Dead Men by Richard Pierce lured me in rather like when I first saw photos of the great expanse of ice that is Antarctica. Why was it that Scott, Bowers and Wilson stayed in their tent for ten days despite being eleven miles from safety? Having read Scott’s diaries I wondered what Richard would offer and his offering is a plausible explanation, for Antarctica does call.
Throughout Dead Men Richard skilfully weaves the tale of Scott and his men and their expedition to the South Pole, with a story of love between Birdie and Adam. Birdie is fascinated by Bowers, whom her parents named her after. As such she plans to find Scott and his body. Adam is drawn into her life, like a moth to a flame. Together they journey to Antarctica.

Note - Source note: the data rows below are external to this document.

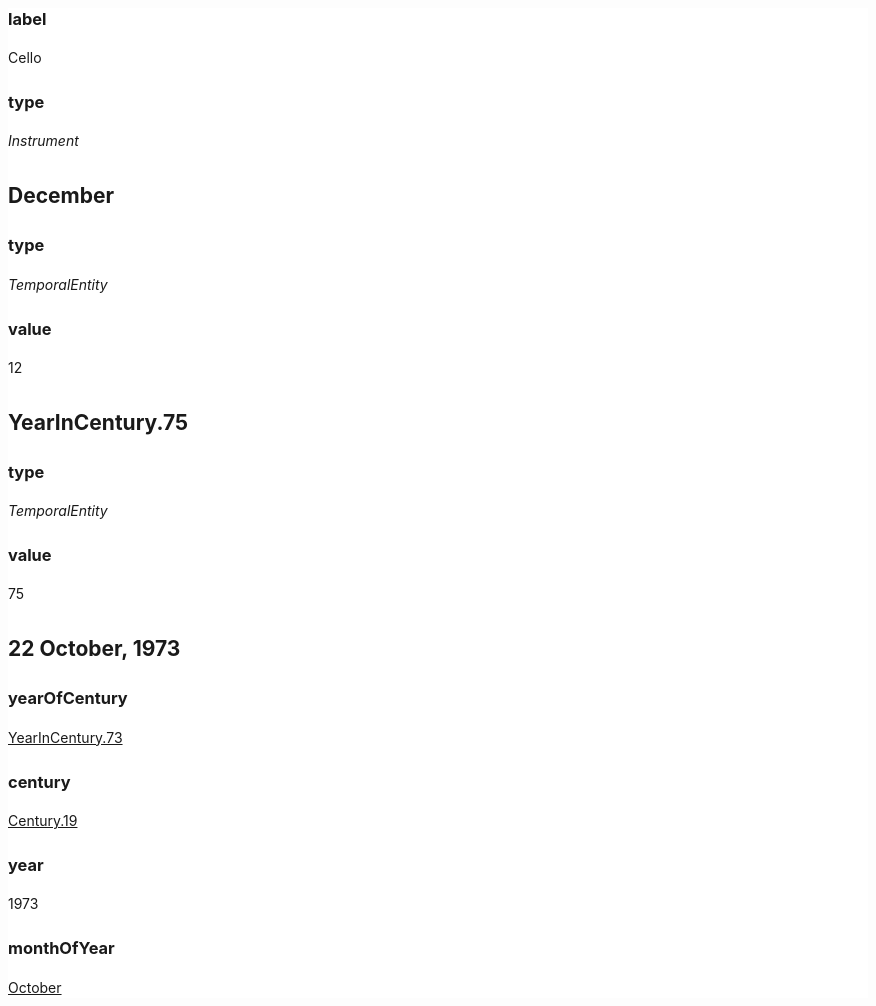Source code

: ### label


Cello

### type


*Instrument*

## December

### type


*TemporalEntity*

### value


12

## YearInCentury.75

### type


*TemporalEntity*

### value


75

## 22 October, 1973

### yearOfCentury


[YearInCentury.73](#YearInCentury.73)

### century


[Century.19](#Century.19)

### year


1973

### monthOfYear


[October](#October)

Birdie is a complex and real character, she is harsh especially in the beginning, but within her is a kind heart. She is driven by her passion to find out what happened to Scott and his companions in those fateful final days. Birdie reminds me of winter landscapes, beautiful at first sight, yet unforgiving if not treated with respect. This is my sense of what she asks from Adam, don’t just love me, but be alive with me.
“And don’t you think that to remember people who’ve died with courage and integrity might actually encourage those alive now to live with some respect, some dignity, some endeavour?”
For me the ice is the main character, it is unrelenting, it is what Scott and his men were up against and where Birdie and Adam find themselves. The ice is not only a physical challenge, but a mental one too, such an expanse, to think, to accept, to let go. It is as if the ice holds what is important, as when Birdie and Adam attempt to uncover what happened to Scott and his companions. That when it is embraced its beauty shows and it gives back.
Dead Men is as alive as I imagine the ice of Antarctica to be. It lured me in with the mystery of Scott and his men and left me with a renewed sense of wonder for nature; the beauty that comes from embracing life and the natural world.